Amina followed, of course.

The moment we crossed into the kitchen, she leaned against the counter, arms folded. “So,” she said, stretching out the syllable, “how did you and Khalifa meet?”

I swallowed. “My mom set us up. One thing led to another.”

“That vague, huh?”

I made a noise that technically qualified as laughter, but only by definition. “What can I say? Romance looks boring when you narrate it out loud. I guess you had to be there.”

“It wasn’t love at first sight?”

I busied myself with the juice pitcher, pouring carefully to avoid looking directly at her. “Does anyone actually admit to love at first sight? I’m pretty sure that’s a marketing ploy invented by the greeting card industry.”

She smirked. “You didn’t answer the question.”

“Because the answer’s boring,” I said, setting a glass in front of her with a little more force than necessary. “We met. We talked. He annoyed me. I annoyed him. Somehow, we’re here. Riveting stuff.”

“You don’t seem like someone who annoys easily.”

I gave her a pointed look. “You’ve known me five seconds.”

“And in five seconds,” she said smoothly, “I’ve learned you’re funny, quick, and very practiced at dodging questions.”

My chest felt tight, like she was testing me the way you test the seams of a dress—checking where the fabric might give.

“Well,” I said finally, meeting her gaze, “if you really want the truth...your brother and I have a talent for bickering. It’s practically our love language. Don’t worry, though. I don’t take him too seriously, and he doesn’t take me seriously at all. It works.”

Amina’s lips curved. “We’ll see.”

As she sipped, I caught the faintest flicker of amusement there, but it was threaded with what I feared—skepticism, maybe even protectiveness.

I balanced the tray and carried it back into the living room. Glasses of juice gleamed like amber jewels beside the neat arrangement of fancy chocolates and Arab sweets that my mother insisted on displaying during visits like this, as if sugared almonds could prove we were a respectable family.
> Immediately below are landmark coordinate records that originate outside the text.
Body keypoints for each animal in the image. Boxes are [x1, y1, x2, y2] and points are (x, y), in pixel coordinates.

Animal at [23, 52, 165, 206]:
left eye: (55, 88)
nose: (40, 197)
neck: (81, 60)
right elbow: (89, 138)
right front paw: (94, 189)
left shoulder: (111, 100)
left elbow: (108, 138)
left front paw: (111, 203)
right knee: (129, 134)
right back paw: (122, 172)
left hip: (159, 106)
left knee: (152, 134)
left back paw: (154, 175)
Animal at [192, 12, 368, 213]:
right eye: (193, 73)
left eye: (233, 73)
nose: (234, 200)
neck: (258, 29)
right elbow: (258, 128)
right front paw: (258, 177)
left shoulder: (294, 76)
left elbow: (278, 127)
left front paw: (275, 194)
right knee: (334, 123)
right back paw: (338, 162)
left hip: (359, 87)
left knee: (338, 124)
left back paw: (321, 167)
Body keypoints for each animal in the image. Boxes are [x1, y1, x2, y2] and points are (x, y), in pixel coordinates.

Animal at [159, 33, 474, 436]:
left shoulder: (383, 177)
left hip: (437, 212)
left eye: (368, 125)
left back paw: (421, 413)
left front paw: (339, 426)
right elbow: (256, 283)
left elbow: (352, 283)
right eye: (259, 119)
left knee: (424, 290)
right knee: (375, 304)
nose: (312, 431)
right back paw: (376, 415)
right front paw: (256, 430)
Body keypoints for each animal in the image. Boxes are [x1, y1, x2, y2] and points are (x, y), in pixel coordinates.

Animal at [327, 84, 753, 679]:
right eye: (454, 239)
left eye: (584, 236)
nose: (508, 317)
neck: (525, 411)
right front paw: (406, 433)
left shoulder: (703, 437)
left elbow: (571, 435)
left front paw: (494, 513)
I moved around the room, serving each person, their polite murmurs and thank yous blurring together. When I reached Khalifa, he took his glass with an unreadable look, his eyes flicking up to mine. He leaned in just slightly, voice pitched low enough for only me to hear.

“Thank you,” he breathed.

Two small words, but the way he said them—strangely soft, almost intimate—made me nearly drop the tray. My fingers trembled before I pulled them back, clutching the handle a little tighter as if that could stop the quick flutter that had no business existing in my chest.

I sank onto the couch, smoothing my skirt, trying to look unfazed. Which was, of course, the exact moment my brothers decided to pounce.

“So,” Hakim started, grinning, “what’s it like, marrying a girl who can eat more than you?”

Musa chuckled, elbowing Khalifa. “Seriously. I don’t know how you’ll keep up. At family dinners, she can out-eat all four of us.”

“Five,” Adam corrected, smirking. “Don’t forget Baba. She beat him once in a shawarma count.”

Hakim snapped his fingers. “That’s right—at least until Mama started making her eat in the kitchen by herself.”

“Like a dog that’s been bad,” Abdullah chimed in, like this were a perfectly reasonable family policy.

They laughed, but there was a bite beneath it—a familiar pointedness that had followed me all my life, hiding behind “jokes.” Teasing adorned as affection, meant to bruise under the illusion of love. I smiled like it didn’t sting, my cheeks stiff, my fingers gripping the fabric of my dress.

Khalifa didn’t laugh. Instead, he set his glass down, leaning back, his expression calm, almost casual. “And what do you all do?”

Hakim’s confidence hiccupped. “Uh, I’m a truck driver. Mostly highways and bad gas-station coffee.”